When I first started gardening, I quickly developed a voracious desire to learn everything I could about the subject. I poured over every magazine and garden book I could get my hands on, taking careful notes and making sketches, trying to absorb all of the information and then applying it in my gardens. Over the years, I’ve become more and more passionate and enthusiastic about learning how to be a competent gardener, always looking to sources outside my garden to gain the knowledge needed to succeed. However, recently, I’ve noticed that if I pay attention, the garden itself is an excellent teacher, providing lessons that can be applied not just in the garden, but in my life. Lessons that I can’t learn from a book, but instead must experience to appreciate fully. One of the most meaningful lessons the garden has been teaching me is how important it is to nurture my relationships.
As gardeners, we have many relationships, all of which need to be nurtured to flourish and grow. We have connections with the soil, the seeds we sow, the plants we grow, and the environment in which we cultivate them. The mere act of planting a seed enters us into a relationship, one that then becomes our responsibility to care for and nurture. We need to listen and pay attention to what these relationships require. Could the soil use some compost or added nutrients to fulfill the needs of the plants we are growing? Is the soil temperature ideal for planting our seeds? Are we mindful of the creatures in the environment in which we wish to cultivate? These are just some of the questions we should consider when strengthening our relationships in the garden.

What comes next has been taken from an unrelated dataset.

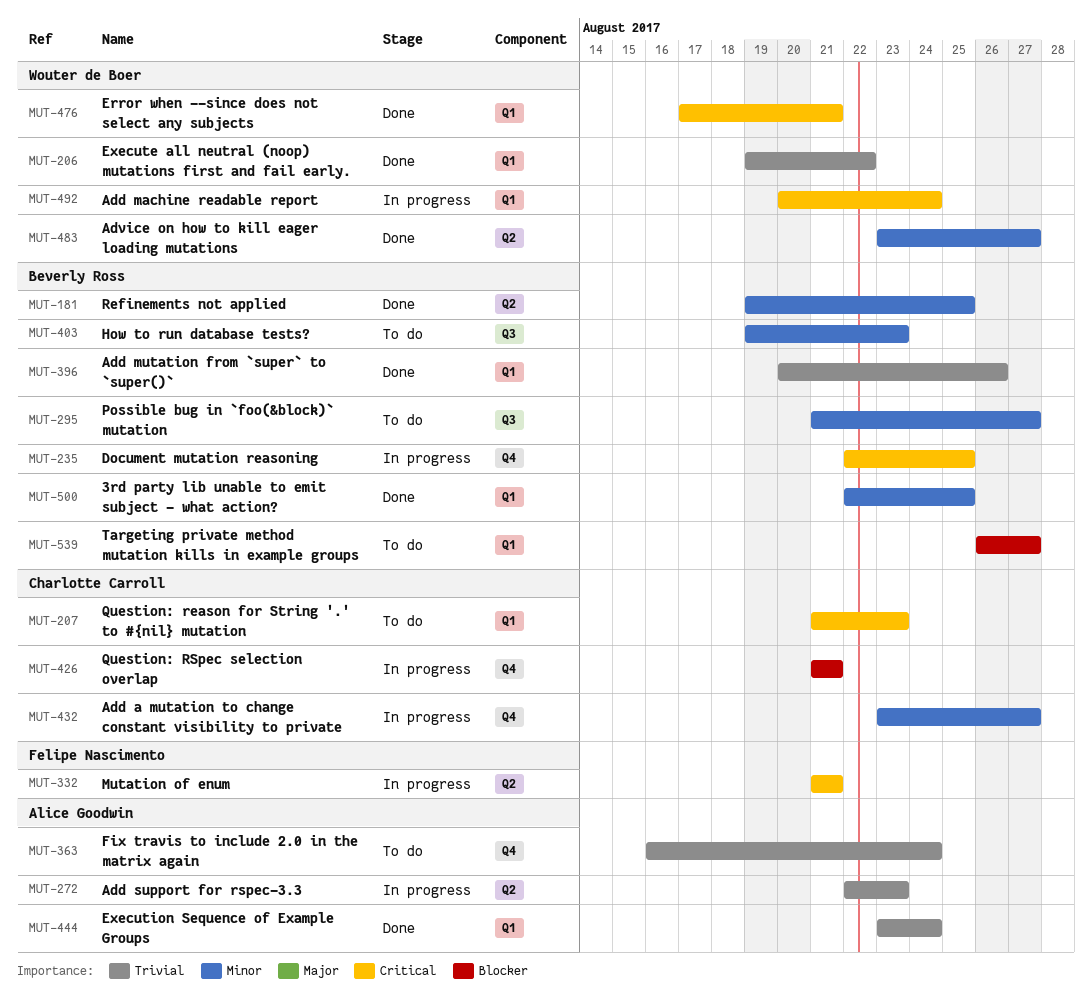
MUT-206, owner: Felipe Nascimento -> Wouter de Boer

All of these relationships require a commitment on the gardener’s part, as we must make time to weed the beds, sow the seeds, water the plants, and harvest the fruit. If we don’t commit, the relationship is inevitably doomed to fail. No matter how much we might want the plants to succeed, without our attention and input to help them grow, they will not thrive. There is no room for selfishness in these relationships; gardeners must give what is needed and not what is wanted.

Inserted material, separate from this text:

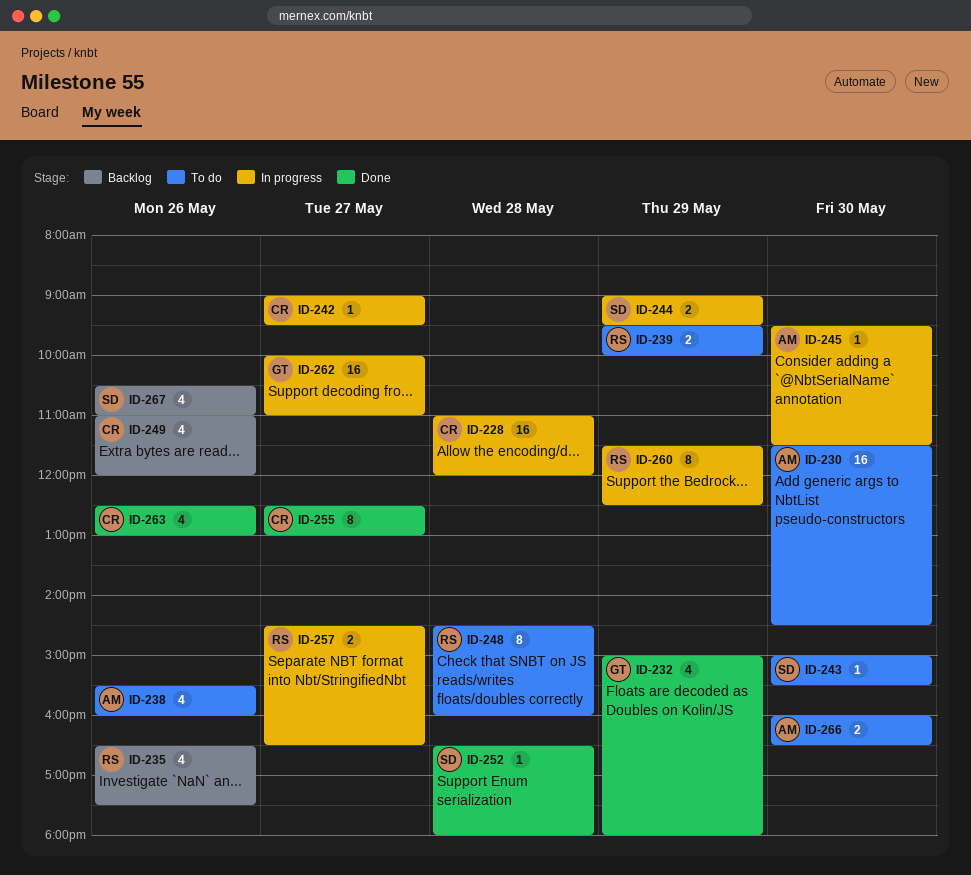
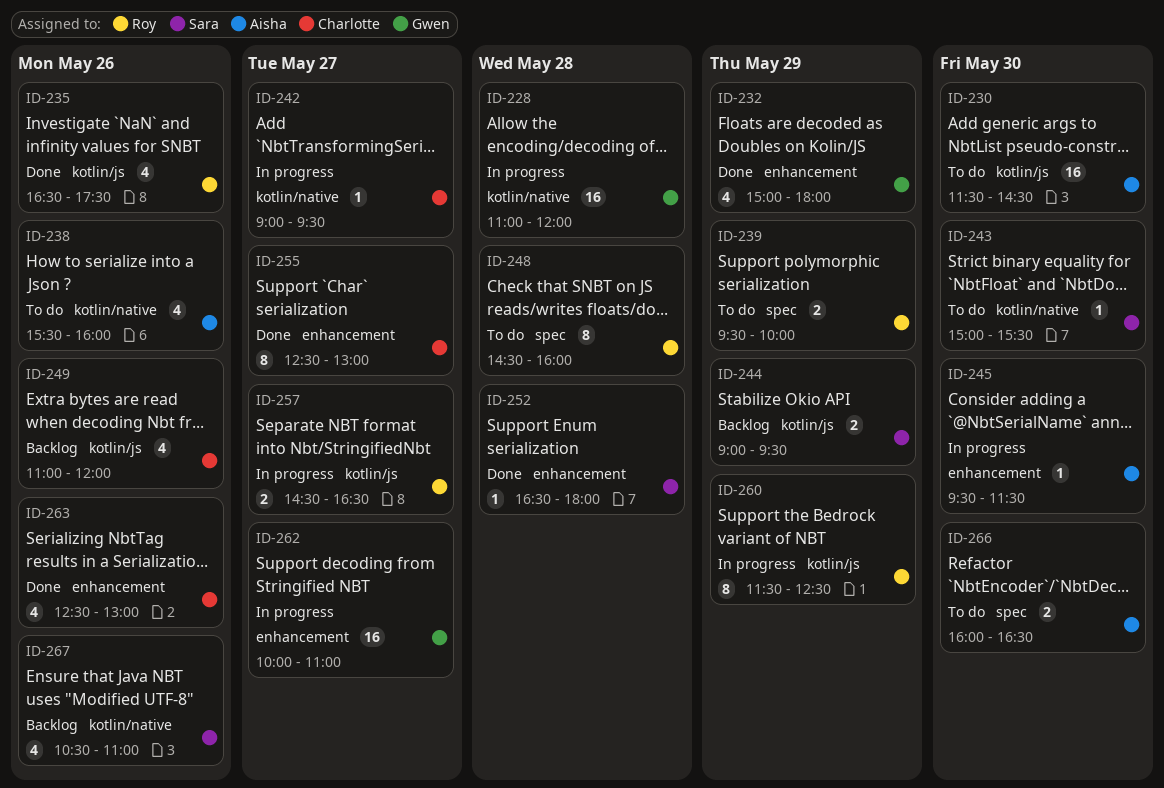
ID-228, owner: Charlotte -> Gwen
ID-235, status: Backlog -> Done
ID-244, status: In progress -> Backlog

Trust and patience are also required for these relationships. We show patience when we wait for the right time to plant our seeds or as we watch the plants grow. We offer trust when we allow the seeds to emerge when they are ready and the plants to bear fruit when it is their time. To quote philosopher Lao Tzo, “Nature does not hurry, yet everything is accomplished.” Our trust and patience within our garden relationships allow us to enjoy nature’s accomplishments.
If we pay attention, our alliance with nature and the environment in which we cultivate will offer more relationship lessons. In observing the symbiotic exchange between plants and pollinators, we will notice the give and take, the mutual gains, and the benefits achieved by both parties. A butterfly takes nectar and pollen from a flower, as it continues this process it spreads the pollen, benefiting the fertilization of the flower. We, too, must learn to balance the give and take in our garden relationships, learning to give at least as much as we take.

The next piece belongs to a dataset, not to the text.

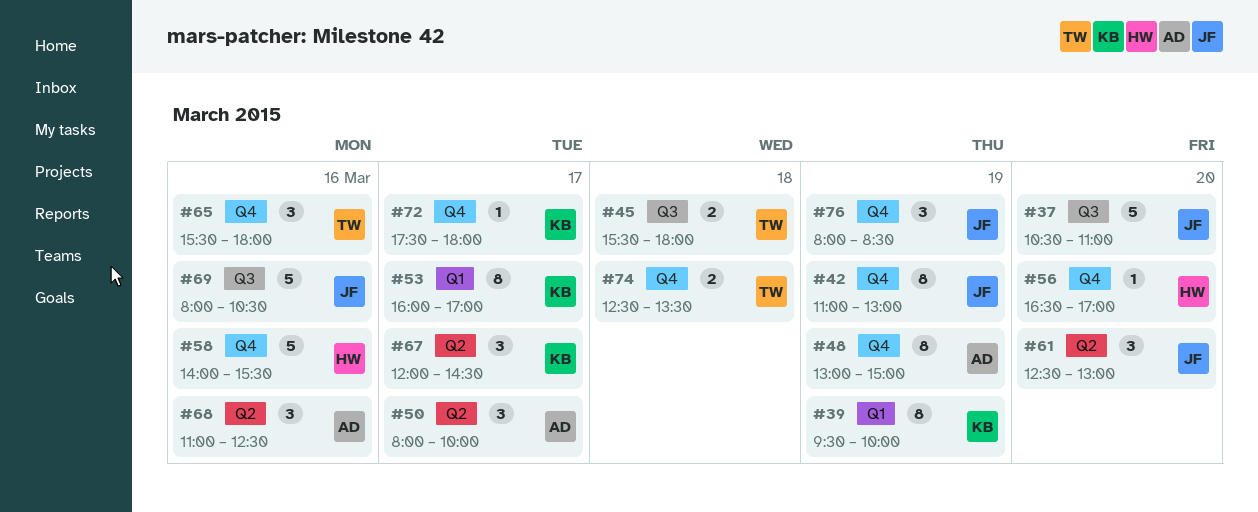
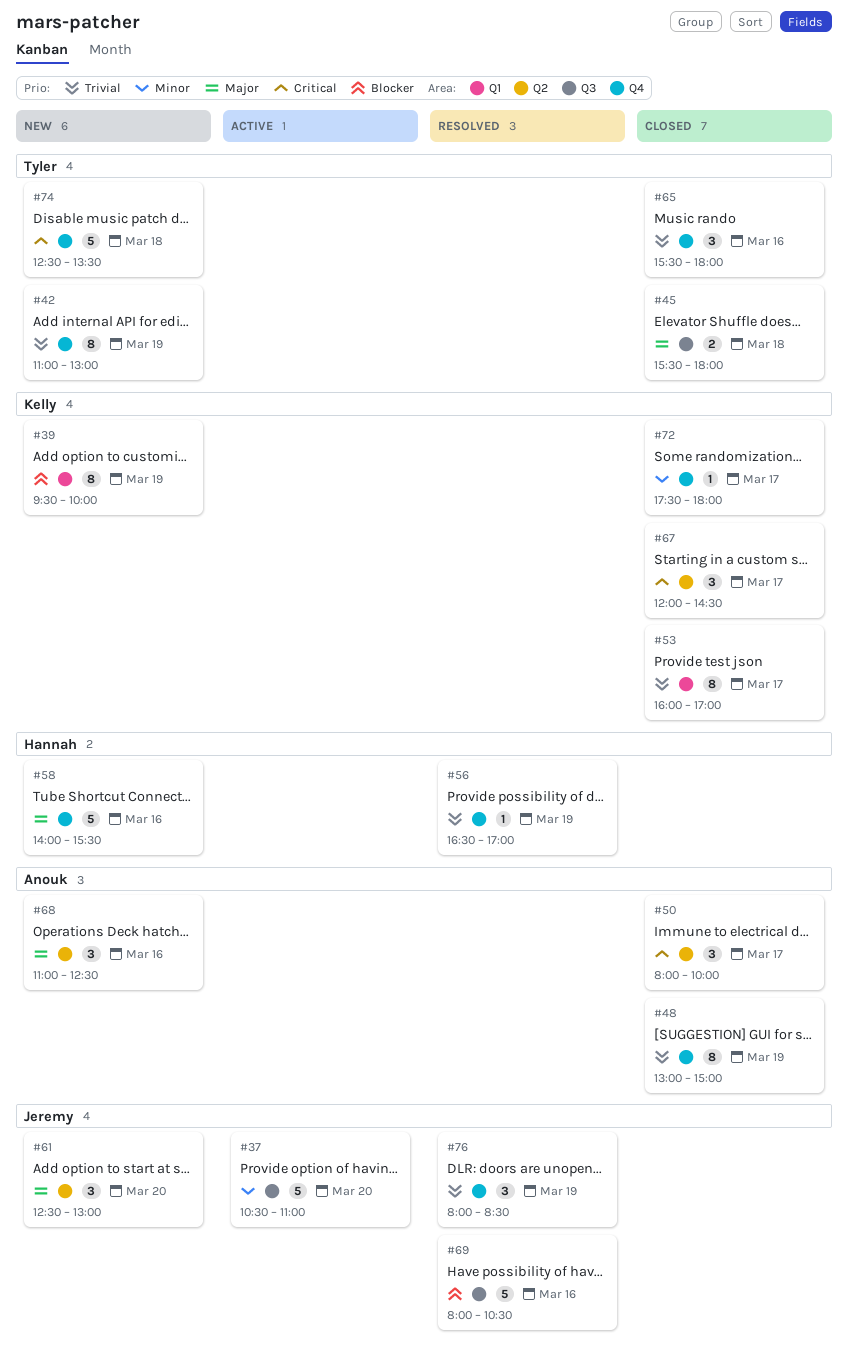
#42, owner: Jeremy -> Tyler
#56, day: Mar 20 -> Mar 19
#74, estimate: 2 -> 5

We can learn from the trees swaying back and forth during a storm. They teach us that within our relationships, it is essential to stay grounded and bend before we break. Mother Nature is an expert at delicate balances within the bonds of its many flora and fauna. As gardeners, we should learn to respect these balances.
It was Gertrude Jekyll that once said, “A garden is a grand teacher. It teaches patience and careful watchfulness; it teaches industry and thrift; above all, it teaches entire trust.” I agree that our gardens have a lot to teach us about life and about relationships. If we are mindful and open to the lessons our gardens are teaching us, we will be all the better for it. To quote Robert Rodale, “In almost every garden, the land is made better, and so is the gardener.” The lessons I’m learning from my garden are not just guiding me to become a better gardener, but they are molding me into a better person. And for that, I am grateful.
I notice distinct correlations between our relationships in the garden and the ones we have in our personal lives. They require many of the same elements to thrive and grow, all needing attention, trust, respect, patience, commitment, and selflessness. Perhaps now more than ever, I take these lessons to heart, at a time when the COVID-19 pandemic is limiting our contact with those we have relationships with, our friends, our coworkers, our family, and our loved ones. At this challenging time of self-isolation, our relationships need special attention and patience. We should let the people in our lives know that we are thinking of them and care about them because now, more than ever, those relationships need to be nurtured.